"You will play for me, Carl,—and Florimond. Oh! I must not remember that. And the Chevalier, Carl,—he even entreated, the proud soul, the divinely missioned, entreated me to perpetuate the work. I can write now without fear; he has made me free. I feared myself before; now I only fear him."
"Maria, what of Anastase? Does he know, and what does he think?"
"Do not ask me, Carl, for I cannot tell you what he did. He was foolish, and so was I; but it was for joy on both our parts."
"You cried then! There is nothing to be ashamed of."
"We ought to have restrained ourselves when the Chevalier was by. He must love Florimond now, for he fetched him himself, and told him what I had done, and was still to do."
It is well for us that time does not stay,—not grievous, but a gladsome thought that all we most dread is carried beyond our reach by its force, and that all we love and long to cherish is but taken that it may remain, beyond us, to ripen in eternity until we too ripen to enjoy it. Still, there is a pain, wholly untinctured with pleasure, in recalling certain of its shocks, re-living them, returning upon them with memory.
The most glorious of our days, however, strike us with as troubled a reminiscence, so that we ought not to complain, nor to desire other than that the past should rest, as it does, and as alone the dead beside repose,—in hope. I have brought myself to the recollection of certain passages in my youth's history simply because there is nothing more precious than the sympathy, so rare, of circumstance with passion; nothing so difficult to describe, yet that we so long to win.
It is seldom that what happens as chance we would have left unchanged, could we have passed sentence of our will upon it; but still more unwonted is it to feel, after a lapse of eventful times, that what has happened was not only the best, but the only thing to happen, all things considered that have intervened. This I feel now about the saddest lesson I learned in my exuberant boyhood,—a lesson I have never forgotten, and can never desire to discharge from my life's remembrance.
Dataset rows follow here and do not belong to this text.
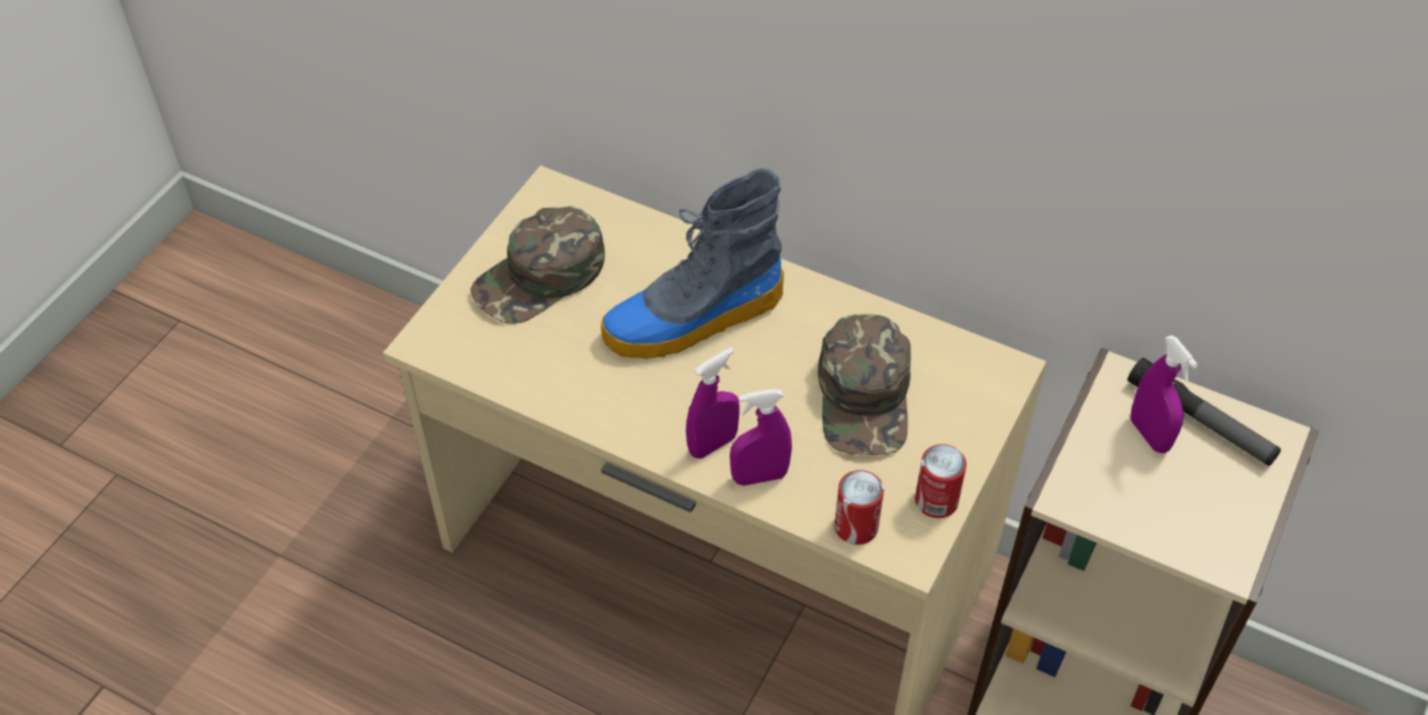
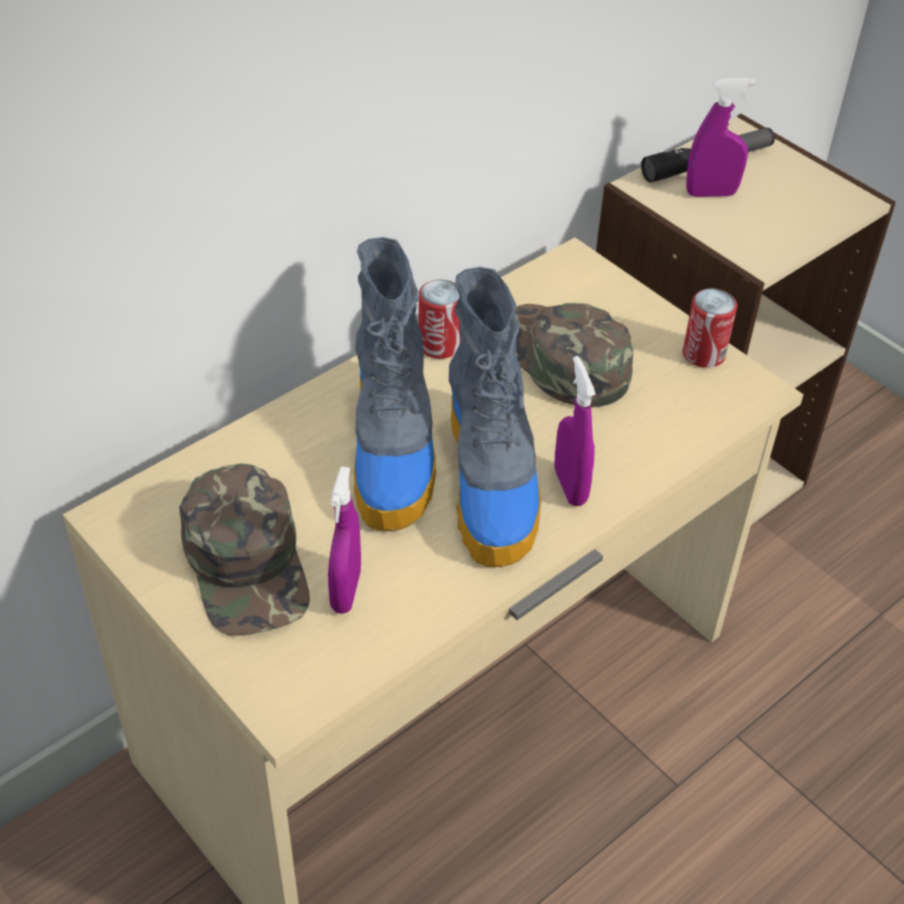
camera: 70 degrees left, 5 degrees down
purple spray bottle [730,389,792,486] -> purple spray bottle moved to [328,467,361,614]
green cap [818,314,911,455] -> green cap turned 150 degrees counterclockwise [514,303,633,407]
can [834,470,884,545] -> can moved to [418,279,460,359]
none -> boot [449,267,541,567]

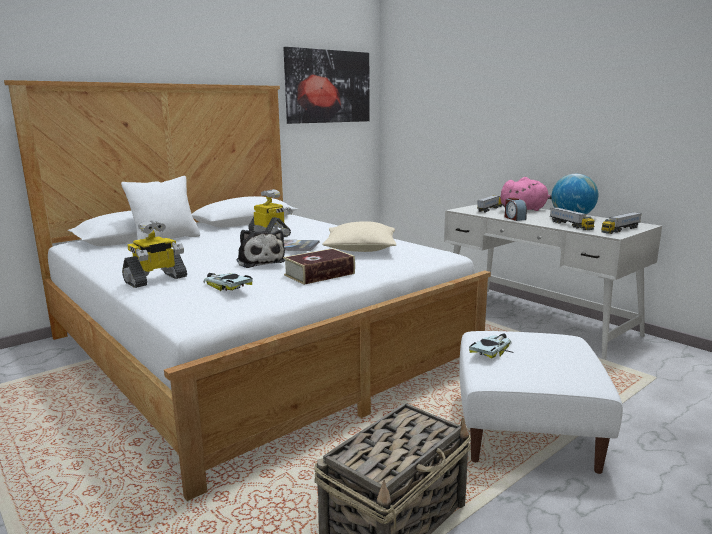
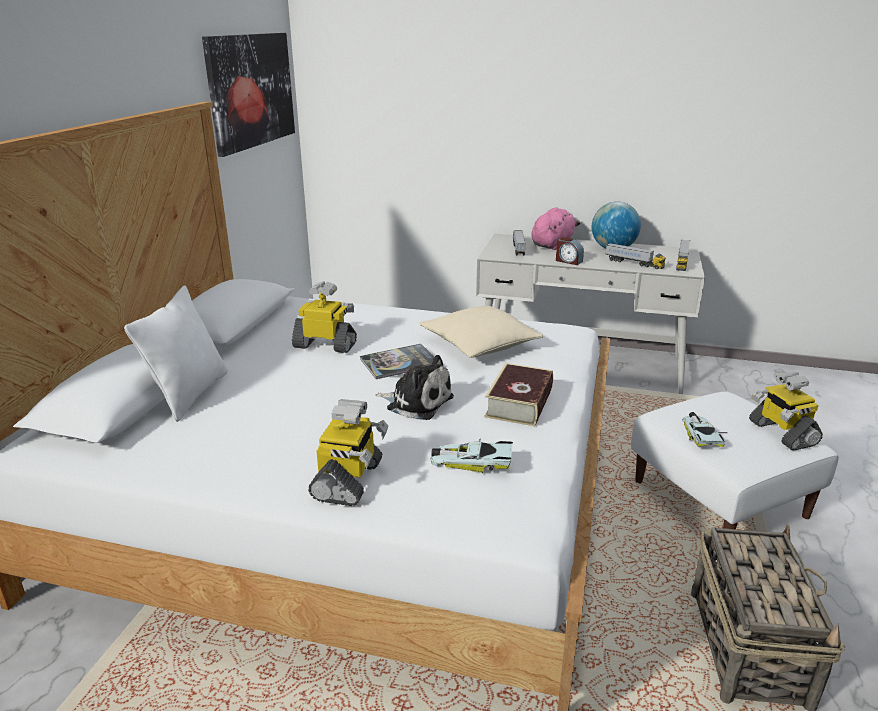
camera: 35 degrees left, 10 degrees up
none -> toy robot [749,372,823,450]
Everything prospered with us after the arrangement our friend and lord had made for Maria. I can only say of my impressions that they were of the utmost perfectibility of human wishes in their accomplishment, for she had indeed nothing left to wish for.
I would fain delineate the singular and touching gratitude she evinced towards Seraphael, but it did not distribute itself in words; I believe she was altogether so much affected by his goodness that she dared not dwell upon it. I saw her constantly between his return and the approaching examinations; but our intercourse was still and silent. I watched her glide from room to room at Cecilia, or found her dark hair sweeping the score at home so calmly—she herself calmer than the calmest,—calm as Anastase himself. Indeed, to him she appeared to have transferred the whole impetuousness of her nature; he was changed also, his kindness to myself warmer than it ever had been; but from his brow oppressed, his air of agitation, I deemed him verily most anxious for the result. Maria had not more than a month to work upon the rest of the symphony and to complete it, as Seraphael had resolutely resolved that it should be rehearsed before our summer separation.